Некоторые обернулись, но лишь для того, чтобы затем, боязливо опустив взгляд, уйти вслед за остальными.

— Трусы!

За спиной раздался голос Пророка:

— Приговор только для меня?

Нет, это невозможно!

— Я держу своё слово, — ответил бывший жандарм.

— Что значит твоё слово? — раздался чей-то выкрик.

Гафур обернулся. Разве ещё остался здесь кто-то, способный противостоять Багровой десятке? Он не увидел никого, кроме равнодушных теней.

— Я отвечаю перед Спасителем, — неуверенно буркнул Артахшасса; его услышали лишь стоявшие рядом.

— Ты предал учителя!

«Кто кого предал? Какая разница…»

Неужели старик Гольяс всё же был прав? Революция праведности обречена?

— Смерть лжепророку!

В этом крике не было ни крупицы разума — одна безумная злоба.

Чувство опасности наполнило Гафура новыми силами. Нельзя смириться с поражением, пока сердце бьётся. Но если Пророк вдруг…

«Нет! Этого не должно случиться!»

Гафур помчался наперерез убийце со всех ног; ему казалось, что лёгкие вспыхнули огнём, а ноги вот-вот рассыплются в пыль.

Длинный прыжок. Широко раскрытые глаза Калеха. Столкновение. Нож убийцы. Острая боль в рёбрах.

Гафур почувствовал вкус собственной крови на губах. Он лежал на боку, заслоняя собой Пророка, а в тускнеющем разуме проносились воспоминания о совершённых ошибках. Где-то в стороне слышались брань и удары прикладов. Он с трудом повернул шею, встретившись со скорбным взглядом тёмных глаз.

— Калех, господин мой, я подвёл тебя…

— Это не так, Гафур. Это не так…

Сильные руки приподняли его и заботливо, придерживая голову, уложили на спину.

— Жить так, как ты жил, борясь за истину, и без страха отдать жизнь за неё… Мало у кого есть настолько великая душа.

На миг ему показалось, что розовеющее небо спустилось низко-низко, чтобы накрыть тёплым покрывалом и спеть последнюю колыбельную песнь.

— Под этим ветром и солнцем ты обрёл мир, Гафур.

Солнце ярко сверкнуло на горизонте и исчезло, оставив после себя бесконечную темноту. И покой.

«Отец, здесь так тепло…»

***

Спрятавшись среди массивных колонн на Музейной площади, Иона плакал, но оставался начеку, чтобы не попасться никому на глаза. Он обхватил себя руками, напрасно пытаясь избавиться от морозной дрожи.
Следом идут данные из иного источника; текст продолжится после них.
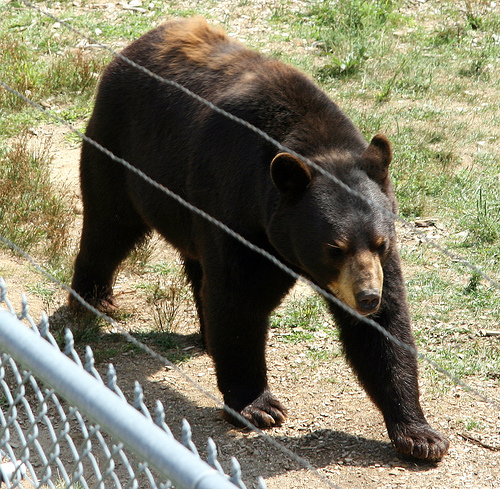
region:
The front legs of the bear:
[193, 267, 450, 458]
Потом он начал молиться. Так, как учил дядюшка. Перед мысленным взором снова и снова проносились картины бойни на Кедровой площади.

— Дядюшка Калех, ну как же так? Это неправильно! Так не должно быть!

Когда Калех сдался, багровники Артахшассы избили его так, что он не мог даже встать самостоятельно. Затем его, окровавленного, в изорванной одежде, связали ремнями и протащили через несколько кварталов, беспрестанно скандируя жуткими голосами: «Смерть колдунам!» На Музейной площади Калеха привязали цепями к высокому железному столбу и разложили рядом автомобильные покрышки. Иона, глядя на всё это, тихо рыдал от беспомощности.

Теперь дядюшка стоял у столба, бессильно склонив голову; борода с волосами растрепались и слиплись от крови. Побледневшую золотистую кожу, где она виднелась через рваные дыры в одежде, покрывали кровоподтёки. Глаза были закрыты.

Гафура убили. Его тело, наверное, так и осталось лежать на каменных плитах Кедровой площади. Калеха вот-вот казнят, и никакие молитвы не способы остановить это безумие…

— Ты можешь освободиться — я знаю, я видел! — всхлипывал Иона. — Скажи только слово!